After letting it sit and form curds for a little while, I dumped it into a colander lined with several layers of cheesecloth (Since I didn't have butter muslin) and let it strain into the bowl below. This wasn't the best way of doing it, because the draining took forever.
As you can see in the above picture, the whey was still pretty rich. In fact, it was richer than the whey I used the first time I made ricotta, after making mozzarella, so I decided to use it again, until it got thin. In the later batches, I added less vinegar.
The second time, I spooned the curds out of the whey, which was much more effective and drained much more quickly.
Here's the final product complete with dramatic lighting:
And here it is where you can see how intriguing Hoser finds it:
Either that, or he was just being a little furry diva:
1 gallon milk
1/3 cup plus 1 teaspoon distilled white vinegar
1/4 teaspoon salt (more if you want a saltier taste)
Heat the milk between 165ºF and 185ºF, or the point at which it starts to simmer.
Remove from heat.
Gently stir in vinegar.
Allow to sit and curds to form.
Ladle curds into a colander lined with cheese cloth, over a bowl to catch excess liquid.
Allow to drain for at least 15 minutes, until it reaches desired consistency.
Continue to process your whey until it runs clear, addling less acid in each subsequent batch, and just mix the curds together.
I used the ricotta in lasagna. I also ate some fresh. It was fabulous. In retrospect, I should have made something that would have shown it off a little better, like ravioli, but it was still good. Honestly, it was pretty easy, too.
Thursday, September 8, 2011
Last night's drink was the James Joyce. The cocktail is, as you might imagine, an Irish whiskey based cocktail. Personally, thinking of the Irish author James Joyce makes me think of Finnegan's Wake. I've never read the book, but I do know the Irish street ballad that inspired it. In the ballad, when whiskey spills over Tim Finnegan's apparently dead corpse, he wakes up. The word whiskey comes from the Gaelic words for water of life, which James Joyce apparently found fascinating in the context of this ballad.
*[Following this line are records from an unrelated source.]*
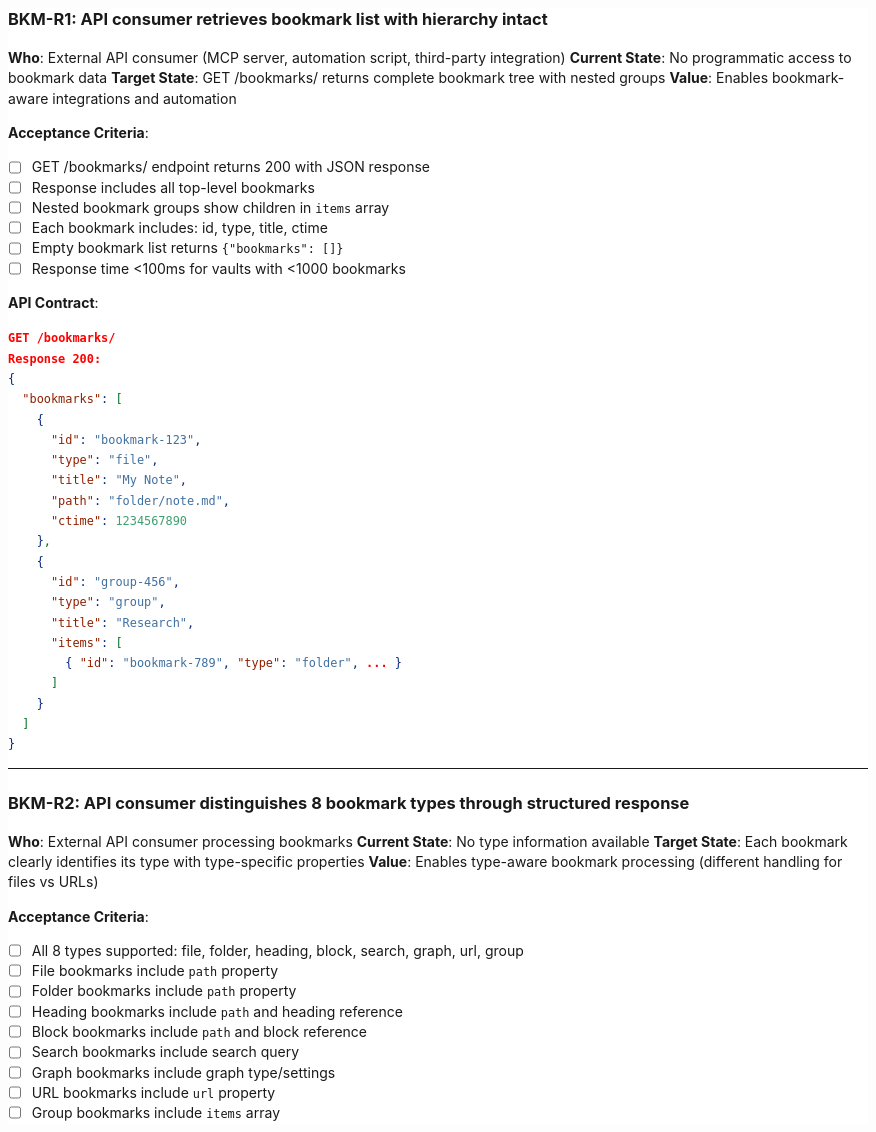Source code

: ### BKM-R1: API consumer retrieves bookmark list with hierarchy intact

**Who**: External API consumer (MCP server, automation script, third-party integration)
**Current State**: No programmatic access to bookmark data
**Target State**: GET /bookmarks/ returns complete bookmark tree with nested groups
**Value**: Enables bookmark-aware integrations and automation

**Acceptance Criteria**:
- [ ] GET /bookmarks/ endpoint returns 200 with JSON response
- [ ] Response includes all top-level bookmarks
- [ ] Nested bookmark groups show children in `items` array
- [ ] Each bookmark includes: id, type, title, ctime
- [ ] Empty bookmark list returns `{"bookmarks": []}`
- [ ] Response time <100ms for vaults with <1000 bookmarks

**API Contract**:
```json
GET /bookmarks/
Response 200:
{
  "bookmarks": [
    {
      "id": "bookmark-123",
      "type": "file",
      "title": "My Note",
      "path": "folder/note.md",
      "ctime": 1234567890
    },
    {
      "id": "group-456",
      "type": "group",
      "title": "Research",
      "items": [
        { "id": "bookmark-789", "type": "folder", ... }
      ]
    }
  ]
}
```

---

### BKM-R2: API consumer distinguishes 8 bookmark types through structured response

**Who**: External API consumer processing bookmarks
**Current State**: No type information available
**Target State**: Each bookmark clearly identifies its type with type-specific properties
**Value**: Enables type-aware bookmark processing (different handling for files vs URLs)

**Acceptance Criteria**:
- [ ] All 8 types supported: file, folder, heading, block, search, graph, url, group
- [ ] File bookmarks include `path` property
- [ ] Folder bookmarks include `path` property
- [ ] Heading bookmarks include `path` and heading reference
- [ ] Block bookmarks include `path` and block reference
- [ ] Search bookmarks include search query
- [ ] Graph bookmarks include graph type/settings
- [ ] URL bookmarks include `url` property
- [ ] Group bookmarks include `items` array
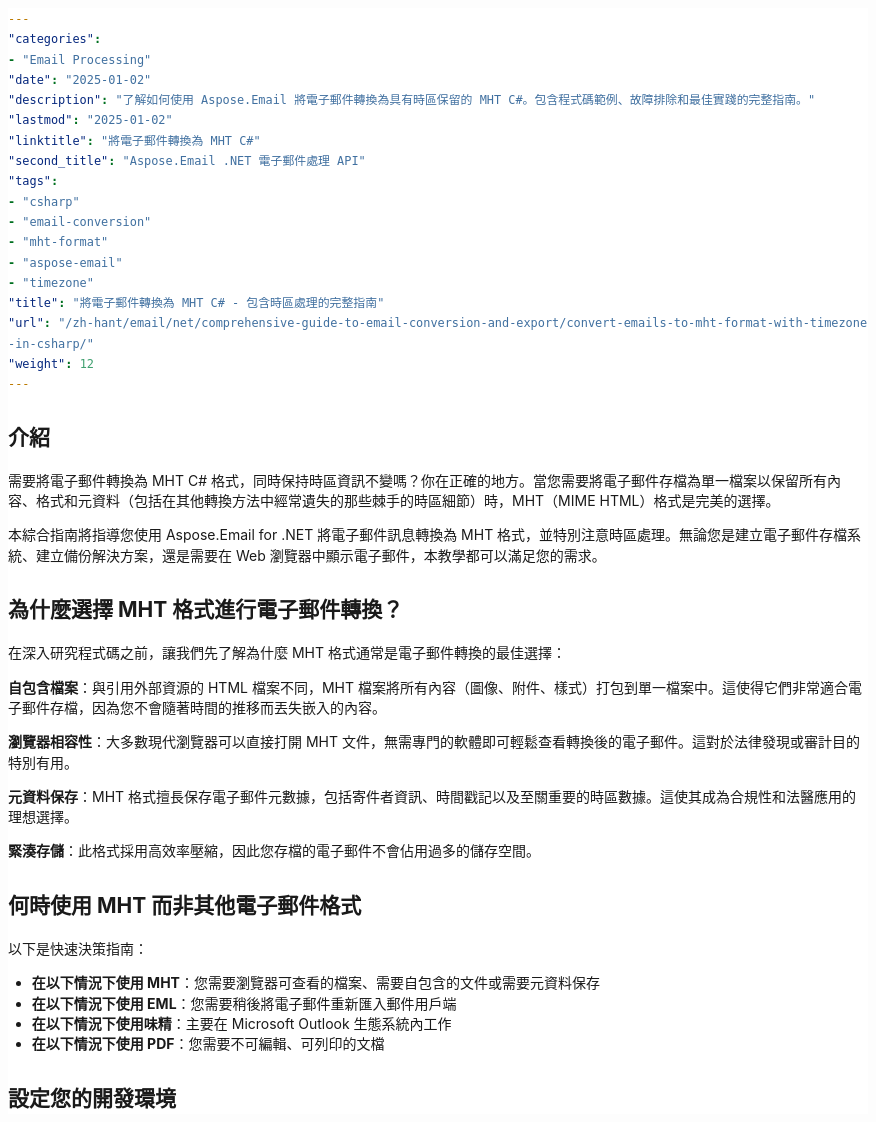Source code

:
 ```yaml
---
"categories":
- "Email Processing"
"date": "2025-01-02"
"description": "了解如何使用 Aspose.Email 將電子郵件轉換為具有時區保留的 MHT C#。包含程式碼範例、故障排除和最佳實踐的完整指南。"
"lastmod": "2025-01-02"
"linktitle": "將電子郵件轉換為 MHT C#"
"second_title": "Aspose.Email .NET 電子郵件處理 API"
"tags":
- "csharp"
- "email-conversion"
- "mht-format"
- "aspose-email"
- "timezone"
"title": "將電子郵件轉換為 MHT C# - 包含時區處理的完整指南"
"url": "/zh-hant/email/net/comprehensive-guide-to-email-conversion-and-export/convert-emails-to-mht-format-with-timezone-in-csharp/"
"weight": 12
---
```


## 介紹

需要將電子郵件轉換為 MHT C# 格式，同時保持時區資訊不變嗎？你在正確的地方。當您需要將電子郵件存檔為單一檔案以保留所有內容、格式和元資料（包括在其他轉換方法中經常遺失的那些棘手的時區細節）時，MHT（MIME HTML）格式是完美的選擇。

本綜合指南將指導您使用 Aspose.Email for .NET 將電子郵件訊息轉換為 MHT 格式，並特別注意時區處理。無論您是建立電子郵件存檔系統、建立備份解決方案，還是需要在 Web 瀏覽器中顯示電子郵件，本教學都可以滿足您的需求。

## 為什麼選擇 MHT 格式進行電子郵件轉換？

在深入研究程式碼之前，讓我們先了解為什麼 MHT 格式通常是電子郵件轉換的最佳選擇：

**自包含檔案**：與引用外部資源的 HTML 檔案不同，MHT 檔案將所有內容（圖像、附件、樣式）打包到單一檔案中。這使得它們非常適合電子郵件存檔，因為您不會隨著時間的推移而丟失嵌入的內容。

**瀏覽器相容性**：大多數現代瀏覽器可以直接打開 MHT 文件，無需專門的軟體即可輕鬆查看轉換後的電子郵件。這對於法律發現或審計目的特別有用。

**元資料保存**：MHT 格式擅長保存電子郵件元數據，包括寄件者資訊、時間戳記以及至關重要的時區數據。這使其成為合規性和法醫應用的理想選擇。

**緊湊存儲**：此格式採用高效率壓縮，因此您存檔的電子郵件不會佔用過多的儲存空間。

## 何時使用 MHT 而非其他電子郵件格式

以下是快速決策指南：

- **在以下情況下使用 MHT**：您需要瀏覽器可查看的檔案、需要自包含的文件或需要元資料保存
- **在以下情況下使用 EML**：您需要稍後將電子郵件重新匯入郵件用戶端
- **在以下情況下使用味精**：主要在 Microsoft Outlook 生態系統內工作
- **在以下情況下使用 PDF**：您需要不可編輯、可列印的文檔

## 設定您的開發環境
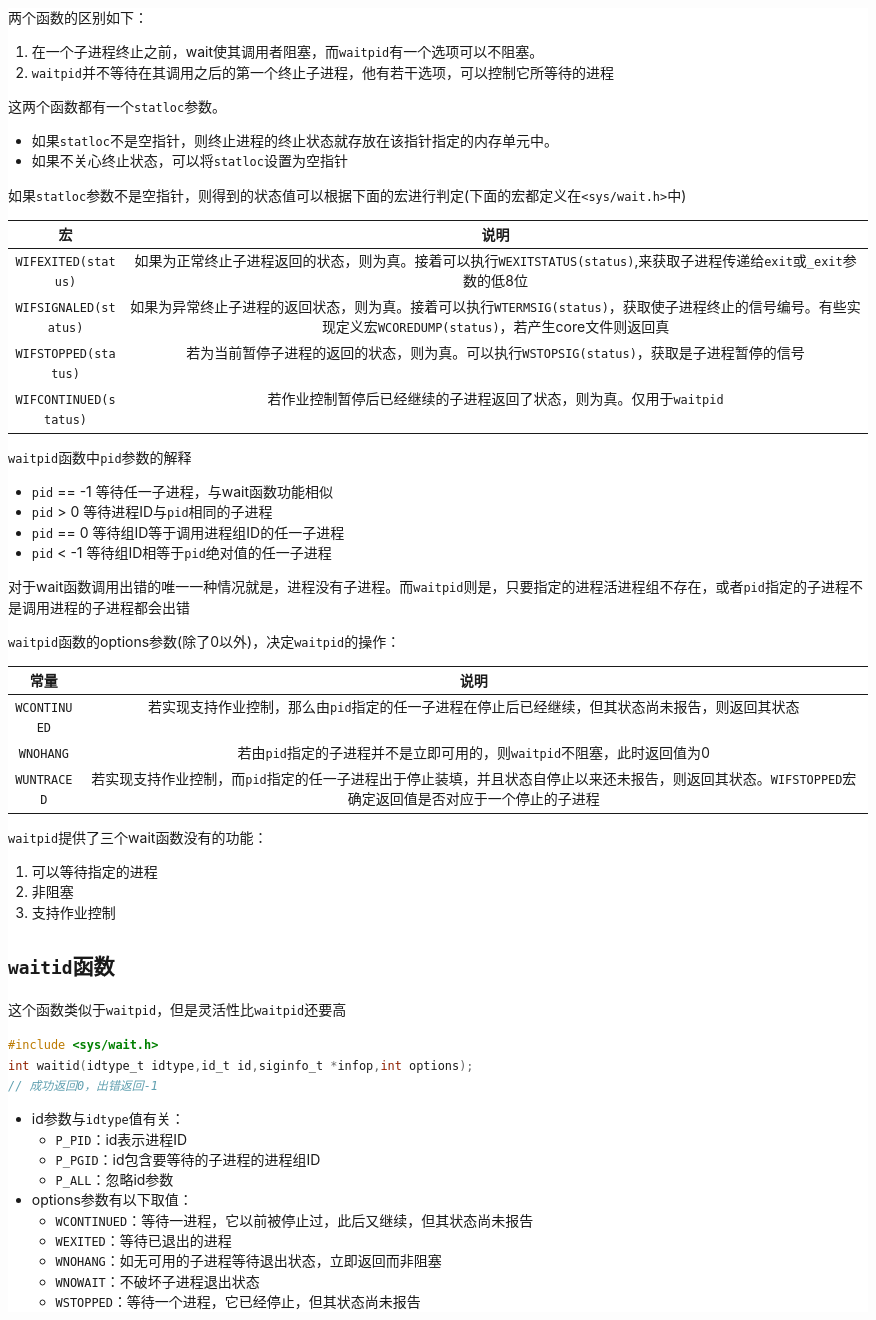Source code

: 两个函数的区别如下：

1. 在一个子进程终止之前，wait使其调用者阻塞，而`waitpid`有一个选项可以不阻塞。
2. `waitpid`并不等待在其调用之后的第一个终止子进程，他有若干选项，可以控制它所等待的进程

这两个函数都有一个`statloc`参数。

* 如果`statloc`不是空指针，则终止进程的终止状态就存放在该指针指定的内存单元中。
* 如果不关心终止状态，可以将`statloc`设置为空指针

如果`statloc`参数不是空指针，则得到的状态值可以根据下面的宏进行判定(下面的宏都定义在`<sys/wait.h>`中)

|           宏           |                             说明                             |
| :--------------------: | :----------------------------------------------------------: |
|  `WIFEXITED(status)`   | 如果为正常终止子进程返回的状态，则为真。接着可以执行`WEXITSTATUS(status)`,来获取子进程传递给`exit`或`_exit`参数的低8位 |
| `WIFSIGNALED(status)`  | 如果为异常终止子进程的返回状态，则为真。接着可以执行`WTERMSIG(status)`，获取使子进程终止的信号编号。有些实现定义宏`WCOREDUMP(status)`，若产生core文件则返回真 |
|  `WIFSTOPPED(status)`  | 若为当前暂停子进程的返回的状态，则为真。可以执行`WSTOPSIG(status)`，获取是子进程暂停的信号 |
| `WIFCONTINUED(status)` | 若作业控制暂停后已经继续的子进程返回了状态，则为真。仅用于`waitpid` |

`waitpid`函数中`pid`参数的解释

* `pid` == -1  等待任一子进程，与wait函数功能相似
* `pid` > 0     等待进程ID与`pid`相同的子进程
* `pid` == 0   等待组ID等于调用进程组ID的任一子进程
* `pid` < -1    等待组ID相等于`pid`绝对值的任一子进程

对于wait函数调用出错的唯一一种情况就是，进程没有子进程。而`waitpid`则是，只要指定的进程活进程组不存在，或者`pid`指定的子进程不是调用进程的子进程都会出错

`waitpid`函数的options参数(除了0以外)，决定`waitpid`的操作：

|     常量     |                             说明                             |
| :----------: | :----------------------------------------------------------: |
| `WCONTINUED` | 若实现支持作业控制，那么由`pid`指定的任一子进程在停止后已经继续，但其状态尚未报告，则返回其状态 |
|  `WNOHANG`   | 若由`pid`指定的子进程并不是立即可用的，则`waitpid`不阻塞，此时返回值为0 |
| `WUNTRACED`  | 若实现支持作业控制，而`pid`指定的任一子进程出于停止装填，并且状态自停止以来还未报告，则返回其状态。`WIFSTOPPED`宏确定返回值是否对应于一个停止的子进程 |

`waitpid`提供了三个wait函数没有的功能：

1. 可以等待指定的进程
2. 非阻塞
3. 支持作业控制

## `waitid`函数

这个函数类似于`waitpid`，但是灵活性比`waitpid`还要高

```c
#include <sys/wait.h>
int waitid(idtype_t idtype,id_t id,siginfo_t *infop,int options);
// 成功返回0，出错返回-1
```

* id参数与`idtype`值有关：
  * `P_PID`：id表示进程ID
  * `P_PGID`：id包含要等待的子进程的进程组ID
  * `P_ALL`：忽略id参数
* options参数有以下取值：
  * `WCONTINUED`：等待一进程，它以前被停止过，此后又继续，但其状态尚未报告
  * `WEXITED`：等待已退出的进程
  * `WNOHANG`：如无可用的子进程等待退出状态，立即返回而非阻塞
  * `WNOWAIT`：不破坏子进程退出状态
  * `WSTOPPED`：等待一个进程，它已经停止，但其状态尚未报告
Of course, the cocktail isn't just a glass of whiskey. It's a sour, which appears at it's base in the Whiskey Sour, which is whiskey, citrus (lemon or lime) and sweetener. More specifically, the James Joyce is a New Orleans Sour, which means that the sweetener is an orange liqueur rather than something non-alcoholic, such as simple syrup or runny honey. We've already tried one, the Sidecar, and you're likely familiar with another, the Margarita.
The James Joyce:
1.5 oz Irish Whiskey
0.75 oz Sweet Vermouth
0.75 oz Orange Liqueur
0.50 oz Lime Juice
Add all ingredients to a mixing glass
Shake with ice and strain into a coupe
The verdict: We both liked this a lot. The vermouth presence was very low, and it took a back seat to the other flavors, but I do think it adds some depth of flavor. Since Scott's favorite two spirits are Irish Whiskey and Grand Marnier, this was a good combination for him. Also, the lime seems to be less acidic and more palatable for him. That makes this drink another good step in figuring out what will be more likely to work for us.